Tuesday, July 21st, 2009

After a brief pause, China’s foreign exchange reserves have resumed their blistering pace of growth: “The reserves rose a record $178 billion in the second quarter to $2.132 trillion, the People’s Bank of China said today on its Web site. That dwarfs a $7.7 billion gain in the previous three months.” Considering that the global economy remains embroiled in the worst recession in decades, this is frankly incredible. [Chart below courtesy of WSJ].

chinas-forex-reserves-q2-20091

As far as currency traders are concerned, this development has two important implications, the first of which concerns the Chinese Yuan (also known as RenMinBi or RMB). A quick parsing of trade and capital flows data reveals that the majority of the $178 Billion came from unconventional sources. “The trade surplus was $34.8 billion in the second quarter and foreign direct investment was $21.2 billion.” Currency fluctuations (i.e. the depreciation in the Dollar relative to other major currencies) can explain a small portion, “leaving the bulk of the increase in the reserves unaccounted for.”

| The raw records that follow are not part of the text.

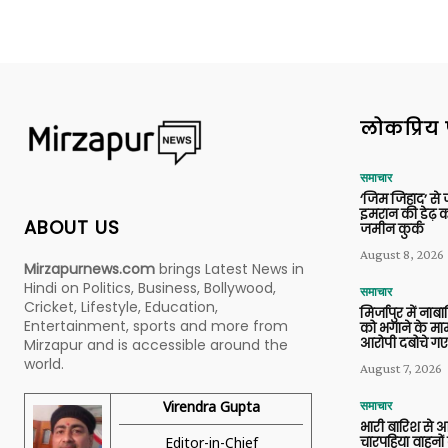
लोकप्रिय 
समाचार
‘जिम जिहाद’ से ज
इमरान की डेढ़ क
ABOUT US
जमीन कुर्क
August 8, 2026
Mirzapurnews.com
brings Latest News in
Hindi on Politics, Business, Bollywood,
समाचार
Cricket, Lifestyle, Education,
मिर्जापुर में ना
Entertainment, sports and more from
को भगाने के मामल
आरोपी दबोचे गए
Mirzapur and is accessible around the
world.
August 7, 2026
Virendra Gupta
समाचार
भारी बारिश से 
Editor-in-Chief
चारपहिया वाहन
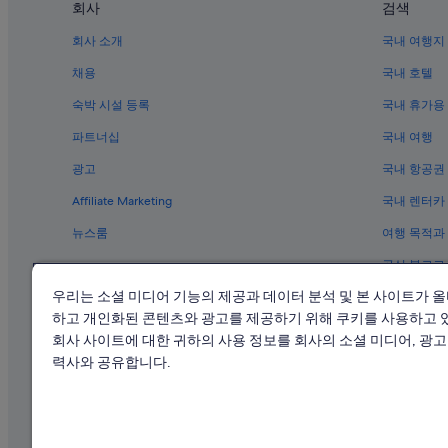
회사
검색
회사 소개
국내 여행지
채용
국내 호텔
숙박 시설 등록
국내 휴가용
파트너십
국내 여행
광고
국내 항공권
Affiliate Marketing
국내 렌터카
뉴스룸
여행 목적과
공식 블로그
우리는 소셜 미디어 기능의 제공과 데이터 분석 및 본 사이트가 
하고 개인화된 콘텐츠와 광고를 제공하기 위해 쿠키를 사용하고 
회사 사이트에 대한 귀하의 사용 정보를 회사의 소셜 미디어, 광고 
력사와 공유합니다.
익스피디아
관광사업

In short, most of the capital now flowing into China is so-called “hot money,” chasing a piece of the action in China’s surging property and stock markets. The benchmark stock index has risen 75% this year, making it the world’s best performer. In short, China is once again “caught in a squeeze similar to the one that bedevilled policymakers earlier this century, with a flood of hot money trying to force the government’s hand on the currency.” Either it allows the RMB to resume its upward path against the Dollar, or it raises interest rates rapidly to head off inflation. With the money supply now growing at an annualized rate of 30%+, the government is running out of time on this front.

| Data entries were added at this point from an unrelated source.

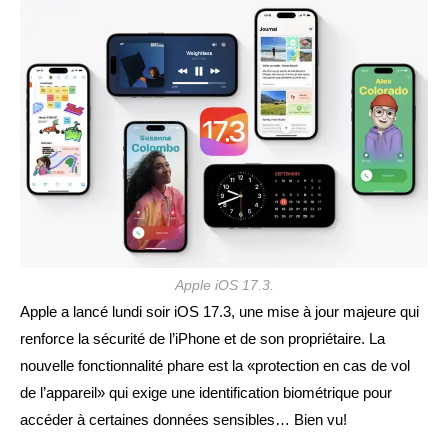
publication :
Apple iOS 17.3.
Apple a lancé lundi soir iOS 17.3, une mise à jour majeure qui
renforce la sécurité de l’iPhone et de son propriétaire. La
nouvelle fonctionnalité phare est la «protection en cas de vol
de l’appareil» qui exige une identification biométrique pour
accéder à certaines données sensibles… Bien vu!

The second implication concerns the composition of China’s reserves. You can recall that in recent months, Chinese officials have become more vocal about ending the Dollar’s role as the world’s reserve currency, and have even taken token steps towards achieving that goal. But the latest analysis suggests that when push comes to shove, China is still firmly behind the Dollar: “Estimates suggest around 65% of China’s official holdings are in U.S. dollar assets, and the remainder are denominated in euro, yen, sterling and other currencies. This mix has been relatively stable as the Chinese government continues to place the bulk of its reserves in U.S. Treasury securities.”

In fact, “stable” is an understatement. While other Central Banks are gradually paring their holdings of US Treasuries, China is adding to its own stockpile. Already the world’s largest holder of Treasuries, China added another $38 billion in May, for a total of $800 Billion. “On the contrary, Japan, Russia and Canada were sellers of US assets in May. Japan, the second-biggest international investor, reduced its total holdings by $8.7 billion to $677.2 billion.” Meanwhile, Zhou XiaoChuan, governor of China’s Central Bank has endorsed the current composition of reserves: “Despite the $800 billion in U.S. Treasuries, it is a diversified portfolio overall.” This certainly represents a step backwards for Mr. Zhou, who only a couple months ago was leading the charge for a global reserve currency.

Perhaps over the longer-term, it can begin to take steps to dislodge the Dollar, but for now, it appears that China has accepted the status quo. As one analyst observed, “We do expect China to increase its purchase of gold and other commodities over time, but these markets are just not big enough to make a meaningful dent in the structure of the overall FX holdings. For example, if China decided to hold 5 percent of its current $2 trillion reserves in gold, it would need to buy …the equivalent to about one year of world production. For other hard commodities, the cost of storage is high and prices fluctuate wildly.”

China did recently appoint a new official (an economist trained in the US) to manage its reserves. “The move isn’t likely to fluster foreign-exchange markets or herald any change in China’s exchange-rate policy and reform.” Still, Chinawatchers are advised to continue to monitor the situation closely for any signs of discontinuity.